Mar Mari Emmanuel, bishop of Christ the Good Shepherd Church in Wakeley in Sydney, Australia, said on Thursday that he is on the road to recovery and that he forgives his attacker. Emmanuel was attacked by a teenage boy with a knife during a live-streamed service last week.

“You are my son,” Emmanuel said after the 16-year-old suspect stabbed him in the head and chest on Monday while he was delivering a sermon.

“I’m fine, I’m recovering very quickly,” he said.

The area is the center of Sydney’s small Christian-Assyrian community, many of whom have fled persecution and war in Iraq and Syria.

The church has almost 200,000 online followers and the bishop is often in the limelight, including for his criticism of Covid-19 vaccines, pandemic lockdowns and Islam.

“There is no cause for concern,” the bishop said in a YouTube video on Thursday.

“I forgive whoever committed this act and I say to him, ‘You are my son, I love you and I will always pray for you. And whoever sent you to do this, I forgive them too’.”

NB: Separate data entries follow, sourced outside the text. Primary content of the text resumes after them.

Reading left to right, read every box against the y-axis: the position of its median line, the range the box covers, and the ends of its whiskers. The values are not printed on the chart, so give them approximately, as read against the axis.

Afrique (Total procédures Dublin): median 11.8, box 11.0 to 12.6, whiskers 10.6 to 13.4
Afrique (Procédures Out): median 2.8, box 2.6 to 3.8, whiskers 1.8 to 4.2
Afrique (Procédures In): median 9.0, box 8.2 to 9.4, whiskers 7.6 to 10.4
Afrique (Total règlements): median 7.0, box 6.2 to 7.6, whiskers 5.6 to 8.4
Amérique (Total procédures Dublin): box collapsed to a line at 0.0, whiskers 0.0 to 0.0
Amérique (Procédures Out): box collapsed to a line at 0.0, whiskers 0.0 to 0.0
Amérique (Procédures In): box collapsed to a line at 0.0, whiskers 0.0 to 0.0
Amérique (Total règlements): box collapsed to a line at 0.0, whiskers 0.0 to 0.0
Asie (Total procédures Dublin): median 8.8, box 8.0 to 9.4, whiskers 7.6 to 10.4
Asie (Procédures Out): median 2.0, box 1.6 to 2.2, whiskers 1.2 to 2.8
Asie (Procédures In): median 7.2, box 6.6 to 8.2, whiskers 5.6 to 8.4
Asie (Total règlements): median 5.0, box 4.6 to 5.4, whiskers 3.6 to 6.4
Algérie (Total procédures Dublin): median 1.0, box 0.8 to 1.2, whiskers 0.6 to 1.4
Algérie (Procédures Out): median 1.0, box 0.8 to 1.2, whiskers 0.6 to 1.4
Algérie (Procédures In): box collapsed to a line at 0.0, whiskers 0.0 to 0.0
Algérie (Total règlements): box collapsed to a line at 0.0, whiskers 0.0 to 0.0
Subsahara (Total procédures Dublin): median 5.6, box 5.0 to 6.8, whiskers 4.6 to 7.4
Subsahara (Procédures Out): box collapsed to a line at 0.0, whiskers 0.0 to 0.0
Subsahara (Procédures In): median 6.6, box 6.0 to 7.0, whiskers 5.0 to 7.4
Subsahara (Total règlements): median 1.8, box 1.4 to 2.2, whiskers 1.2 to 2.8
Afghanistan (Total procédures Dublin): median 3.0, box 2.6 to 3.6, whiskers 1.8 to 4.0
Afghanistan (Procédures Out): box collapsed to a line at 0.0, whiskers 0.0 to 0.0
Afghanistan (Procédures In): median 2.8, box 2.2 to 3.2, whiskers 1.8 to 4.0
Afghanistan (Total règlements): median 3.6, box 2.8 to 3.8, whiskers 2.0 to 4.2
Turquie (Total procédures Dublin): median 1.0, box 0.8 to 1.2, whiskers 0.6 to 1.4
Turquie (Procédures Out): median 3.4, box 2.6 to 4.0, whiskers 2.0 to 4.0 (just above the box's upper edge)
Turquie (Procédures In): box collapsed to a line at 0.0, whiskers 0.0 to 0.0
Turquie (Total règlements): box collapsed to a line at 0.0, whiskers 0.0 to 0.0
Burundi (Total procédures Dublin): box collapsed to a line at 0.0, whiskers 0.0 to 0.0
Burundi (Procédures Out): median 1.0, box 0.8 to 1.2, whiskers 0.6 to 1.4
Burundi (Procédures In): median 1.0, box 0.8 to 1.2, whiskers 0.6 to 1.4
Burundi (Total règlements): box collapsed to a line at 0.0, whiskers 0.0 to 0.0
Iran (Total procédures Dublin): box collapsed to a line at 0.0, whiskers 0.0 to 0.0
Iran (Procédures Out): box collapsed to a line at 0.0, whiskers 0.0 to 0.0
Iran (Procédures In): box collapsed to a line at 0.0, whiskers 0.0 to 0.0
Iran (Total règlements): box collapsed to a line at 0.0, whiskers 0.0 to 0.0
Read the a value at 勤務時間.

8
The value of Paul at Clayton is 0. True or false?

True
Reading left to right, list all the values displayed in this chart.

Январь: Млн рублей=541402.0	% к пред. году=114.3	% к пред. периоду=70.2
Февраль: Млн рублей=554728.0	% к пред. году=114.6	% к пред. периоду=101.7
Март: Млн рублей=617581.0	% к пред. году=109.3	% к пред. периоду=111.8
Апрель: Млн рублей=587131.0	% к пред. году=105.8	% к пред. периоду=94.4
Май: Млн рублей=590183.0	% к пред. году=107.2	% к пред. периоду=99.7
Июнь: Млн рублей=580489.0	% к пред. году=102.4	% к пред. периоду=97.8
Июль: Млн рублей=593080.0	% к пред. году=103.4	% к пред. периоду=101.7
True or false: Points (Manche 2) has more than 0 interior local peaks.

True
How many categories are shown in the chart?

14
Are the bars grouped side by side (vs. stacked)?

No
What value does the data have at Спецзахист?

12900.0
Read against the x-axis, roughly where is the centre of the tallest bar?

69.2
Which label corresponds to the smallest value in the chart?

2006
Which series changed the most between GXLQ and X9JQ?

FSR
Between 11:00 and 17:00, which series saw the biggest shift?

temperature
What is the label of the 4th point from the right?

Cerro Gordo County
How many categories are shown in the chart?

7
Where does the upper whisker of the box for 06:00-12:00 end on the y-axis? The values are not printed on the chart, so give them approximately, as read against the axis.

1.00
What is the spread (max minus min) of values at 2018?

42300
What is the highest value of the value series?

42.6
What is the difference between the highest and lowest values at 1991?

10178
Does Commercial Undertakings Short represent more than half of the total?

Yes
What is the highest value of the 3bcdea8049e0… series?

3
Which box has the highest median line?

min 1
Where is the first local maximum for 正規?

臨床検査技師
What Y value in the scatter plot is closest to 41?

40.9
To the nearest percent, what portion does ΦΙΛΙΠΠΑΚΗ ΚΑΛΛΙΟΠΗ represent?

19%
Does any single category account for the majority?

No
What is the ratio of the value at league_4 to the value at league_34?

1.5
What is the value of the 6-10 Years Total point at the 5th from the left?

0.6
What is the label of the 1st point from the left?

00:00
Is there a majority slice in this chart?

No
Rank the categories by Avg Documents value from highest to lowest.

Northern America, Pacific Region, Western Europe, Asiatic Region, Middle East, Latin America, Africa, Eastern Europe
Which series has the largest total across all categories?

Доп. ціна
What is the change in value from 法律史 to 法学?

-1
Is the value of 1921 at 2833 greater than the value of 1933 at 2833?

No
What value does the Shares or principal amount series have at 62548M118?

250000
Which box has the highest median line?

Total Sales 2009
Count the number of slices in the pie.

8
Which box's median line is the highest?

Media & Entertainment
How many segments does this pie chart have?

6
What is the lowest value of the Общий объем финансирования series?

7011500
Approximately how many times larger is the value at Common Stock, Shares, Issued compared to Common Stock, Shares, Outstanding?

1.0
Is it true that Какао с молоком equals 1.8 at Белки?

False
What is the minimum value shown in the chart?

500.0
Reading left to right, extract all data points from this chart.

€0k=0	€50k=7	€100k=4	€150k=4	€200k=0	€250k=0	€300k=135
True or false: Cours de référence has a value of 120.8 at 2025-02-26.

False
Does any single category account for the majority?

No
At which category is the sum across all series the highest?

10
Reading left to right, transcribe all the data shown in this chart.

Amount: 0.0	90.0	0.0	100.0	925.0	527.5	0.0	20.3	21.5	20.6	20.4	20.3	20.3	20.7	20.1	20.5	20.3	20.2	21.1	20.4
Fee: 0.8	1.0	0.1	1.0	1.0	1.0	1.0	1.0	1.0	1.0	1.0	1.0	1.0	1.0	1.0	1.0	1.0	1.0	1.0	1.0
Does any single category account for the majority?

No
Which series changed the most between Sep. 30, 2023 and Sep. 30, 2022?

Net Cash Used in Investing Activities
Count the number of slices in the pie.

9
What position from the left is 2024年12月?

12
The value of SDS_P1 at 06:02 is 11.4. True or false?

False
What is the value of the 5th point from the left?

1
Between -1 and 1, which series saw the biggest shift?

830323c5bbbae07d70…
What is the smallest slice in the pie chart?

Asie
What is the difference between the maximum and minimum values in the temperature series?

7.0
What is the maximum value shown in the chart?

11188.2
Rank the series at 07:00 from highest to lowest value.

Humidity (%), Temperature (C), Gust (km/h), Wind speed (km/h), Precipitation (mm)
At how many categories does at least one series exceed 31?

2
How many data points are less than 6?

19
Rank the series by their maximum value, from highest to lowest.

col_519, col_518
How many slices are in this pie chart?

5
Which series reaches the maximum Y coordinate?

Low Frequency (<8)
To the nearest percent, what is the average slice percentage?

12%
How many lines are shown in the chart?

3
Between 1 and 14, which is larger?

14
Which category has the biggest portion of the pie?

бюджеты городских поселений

The suspect was taken to a Sydney hospital after the attack.

Family shocked

The bishop pleaded for calm after angry parishioners descended on the church after the incident in search of the attacker. They clashed with the police and threw stones and other objects at officers.

“You must always remain calm,” said the bishop.

“We must also always be law-abiding citizens. We have to abide by the police regulations, be it at the state or federal level,” he said.

“We must never forget that we are very blessed to be Aussies, but above all we are Christians and we must act as such.”

A doctor in western Sydney who is in contact with the young alleged attacker’s family told AFP they were in “shock” and “disbelief at the terrible act their son committed”.

The general practitioner, Jamal Rifi, said the family was also unnerved by how quickly the event was labeled as an act of “terror”, without even talking to the boy or his family.

The boy’s mother told Rifi that her son had anger and mental health issues.

Center where six die reopens

Meanwhile, a shopping center in Sydney where six people were killed earlier in a knife attack reopened its doors on Thursday so that people could pay tribute to the victims.

Shops in the Westfield center in Bondi Junction will only open their doors again on Friday, almost a week after a 40-year-old man killed six people at the center with a knife.

Thursday’s reopening offers residents the opportunity to mourn the loss and begin to come to terms with the incident.

It is also an opportunity to show solidarity and sympathy and start clean after a particularly difficult time for the city, said Chris Minns, premier of New South Wales.

According to Minns, this is the “first step towards healing”.